Subject satisfying eligibility criteria will be asked to participate the study; all will receive a detailed explanation of the nature of the study, of the aims and objectives. After having signed informed consent, patients will be divided into two groups, based on their clinical status: controlled asthma group (group A) and severe asthma group (group B). Visits will be planned at recruitment, after a run-in period (3-months), meant to optimize first and second lines medical treatment and confirm diagnosis of severe asthma.
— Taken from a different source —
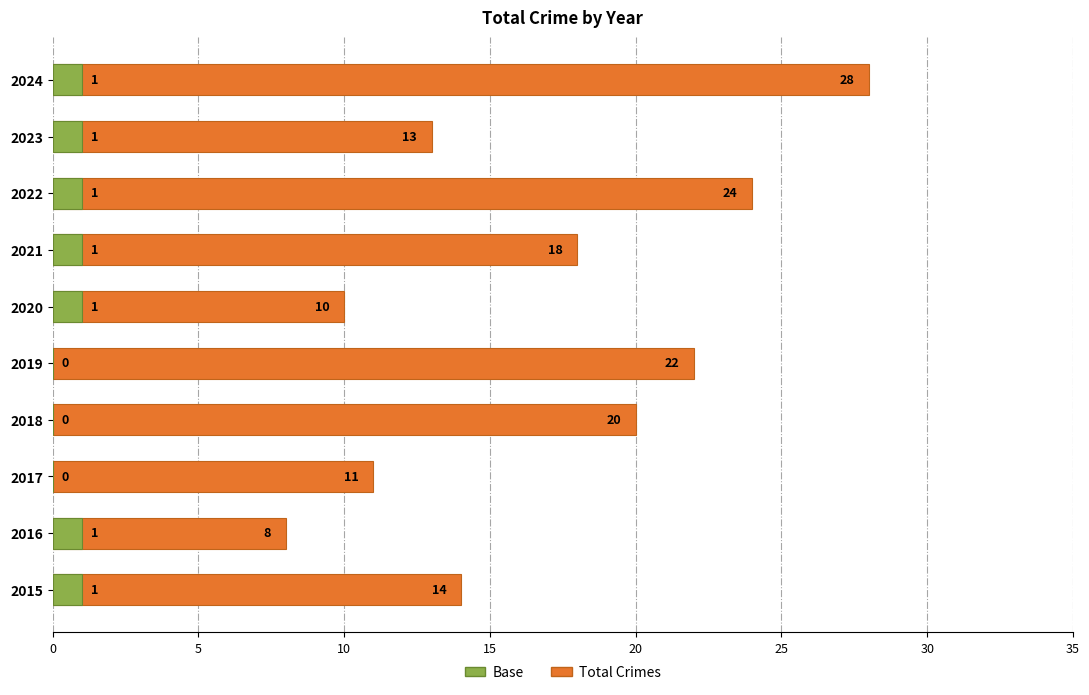

True or false: Base has a value of -1 at 2017.

False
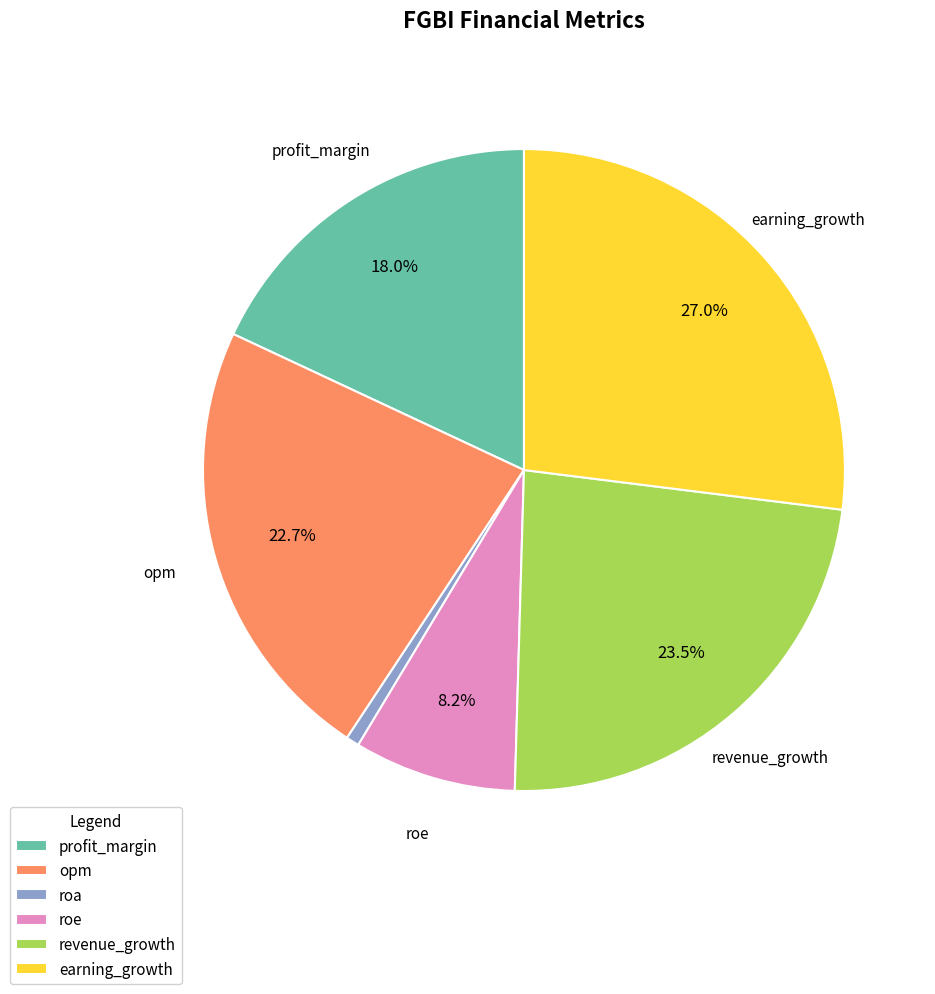

To the nearest percent, what is the difference between the largest and smallest slice percentages?

26%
After the run-in period, patients will be re-evaluated and appropriate medical therapy will be tailored (T0). To group B, therapy with Mepolizumab or Omalizumab will be given, according to standard guidelines. At T0 a blood sample will be collected (3ml) to evaluate eosinophils phenotype by flow cytometry (see below). After 6 months (T1/2) and12 months (T1) patients will be visited again and a blood sample will be taken for flow cytometry analysis.All samples will be properly stored and shipped for analysis, according to best of practice and state of art criteria, within 6 hours from sample's collection. Data will be collected and stored according to the GDPR (General Data Protection Regulation, EU 2016/679). Biological material collected will be used only for the indicated assay and excess material will be discharged.
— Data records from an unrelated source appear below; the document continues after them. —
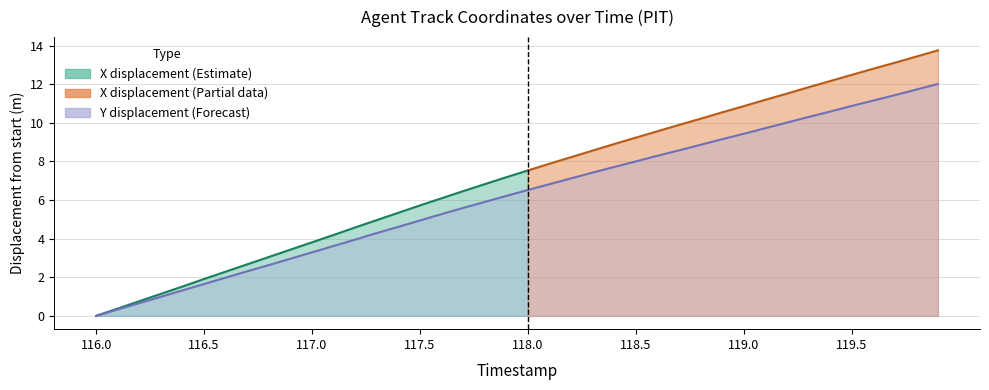

Is it true that the value at 119.8 is 15.3?

False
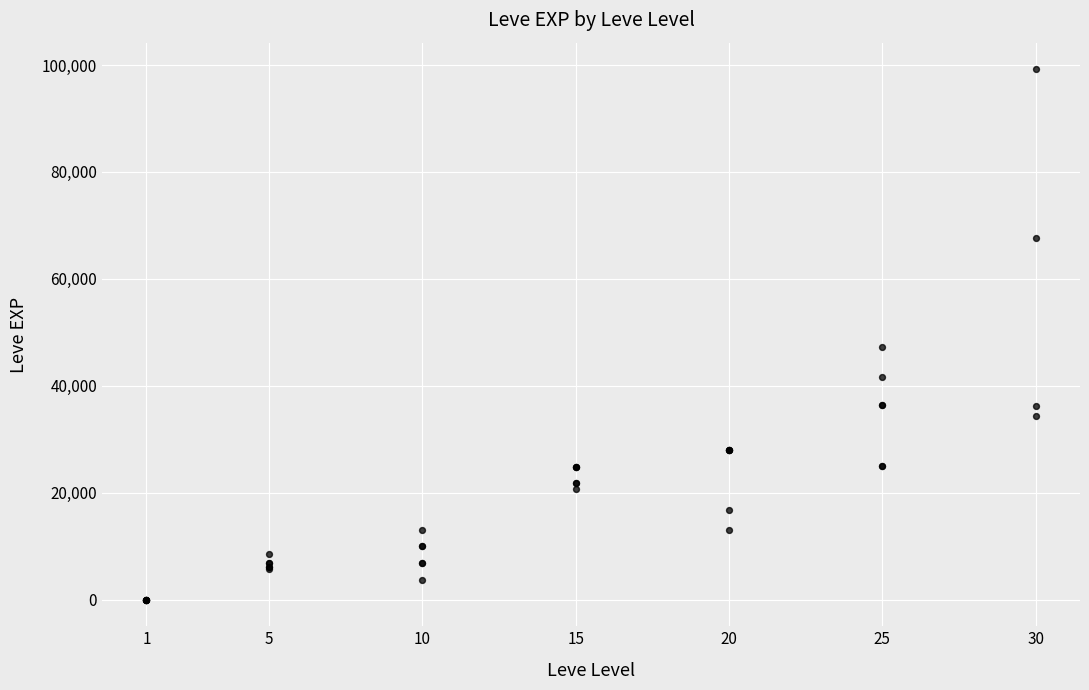

What Y value in the scatter plot is closest to 49610?

47200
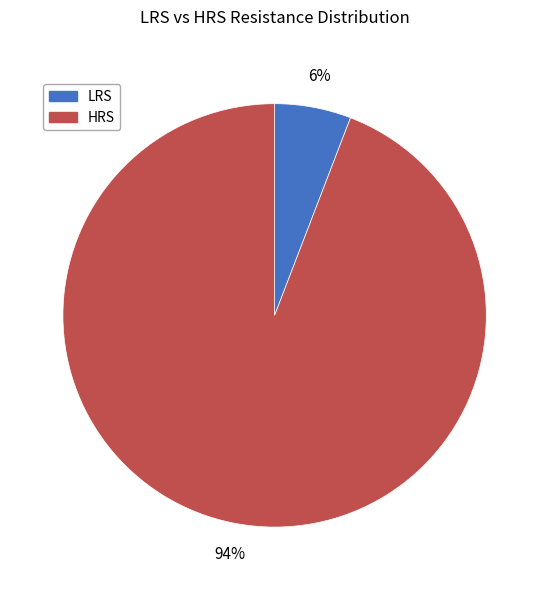

True or false: HRS accounts for 94% of the total.

True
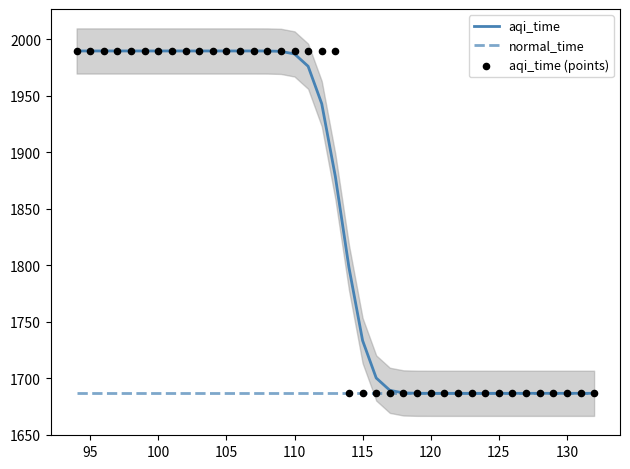

Which series reaches the minimum Y coordinate?

aqi_time (points)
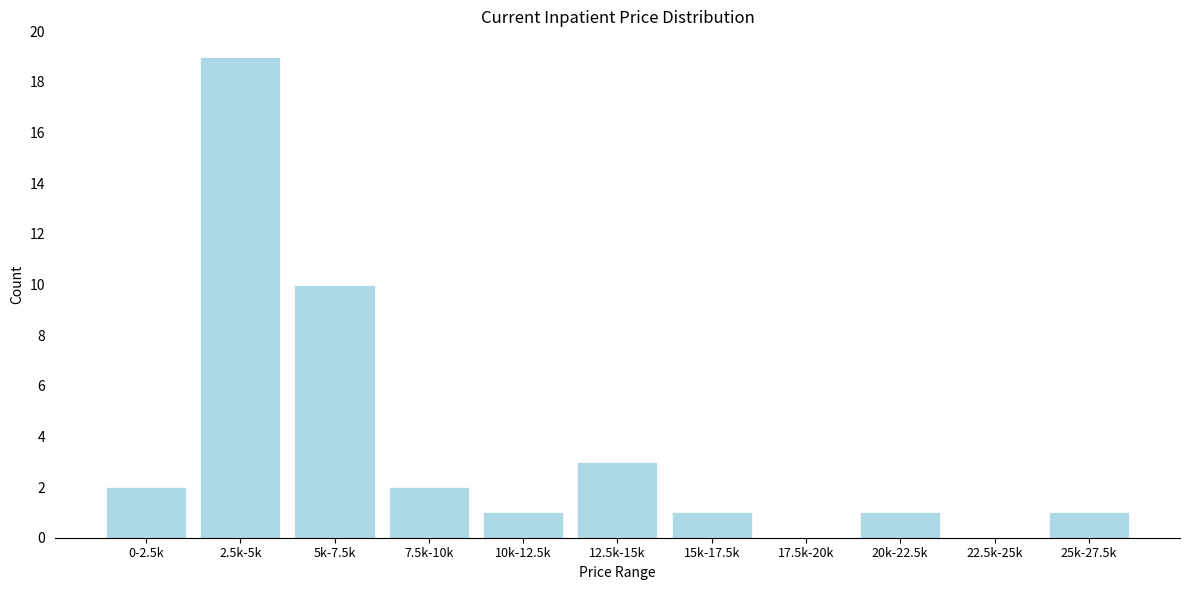

Reading left to right, list all the values displayed in this chart.

0-2.5k=2	2.5k-5k=19	5k-7.5k=10	7.5k-10k=2	10k-12.5k=1	12.5k-15k=3	15k-17.5k=1	17.5k-20k=0	20k-22.5k=1	22.5k-25k=0	25k-27.5k=1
• Baseline evaluation (T'0) In case of acceptance, and after signing an informed consent, participants will be asked to collect a complete medical history, including allergies and Asthma related comorbidities; a comprehensive physical examination and respiratory function tests consisting of: flow-volume spirometry plus residual volume and DLCO determination. In case of a first diagnosis of asthma a bronchodilator response or a methacholine challenge tests will be obtained. In case of a preexistent diagnosis of asthma, previous examination confirming and proving the diagnosis will be collected.
• Evaluation Tool The following data will be collected at T'0, T'1/2 (six months) and T'1 (twelve months): Clinical assessment: ACT, on demand or rescue therapy, acute exacerbations, medical visits, working absences, hospital admissions. Functional assessment: Flow volume curve, Residual volume, Ig E and eosinophils' count, FeNO, 6 minutes walk test.
• Flow cytometry The investigators will evaluate, by multicolor flow cytometry, the expression of molecules on eosinophils'membrane, using a whole-blood staining protocol, so that blood samples will be minimally manipulated, thus reducing the possibility of artifacts. Briefly, peripheral blood samples will be processed within 6 hours from withdrawal. Samples will be stored at room temperature until processing. Blood samples will be stained, using fluorochrome conjugates antibodies directed towards eosinophils'surface molecules. In particular, the investigators will use antibodies against CD45, CD66, CD15, CD16 and Siglec-8, which will be used to identify eosinophils between other leukocytes; CD63, CD294 (CRTH2, prostaglandin D2 receptor), CD125 (IL-5 receptor), CD193 (receptor for several chemokines, as for example RANTES, Eotaxin, MCP-3, MIP1α), and HLA-DR: these molecules are upregulated with eosinophils activation, so they can have an altered expression in severe asthma patients. After 30 minutes incubation at 4°C, FACS lysing solution (BD Bioscience) will be used to remove erythrocytes, according to manufacturer's instruction. Samples will be resuspended in phosphate buffered saline (PBS) and acquired on a LSRFortessa X-20 (BD Bioscience) flow cytometer, equipped with four lasers.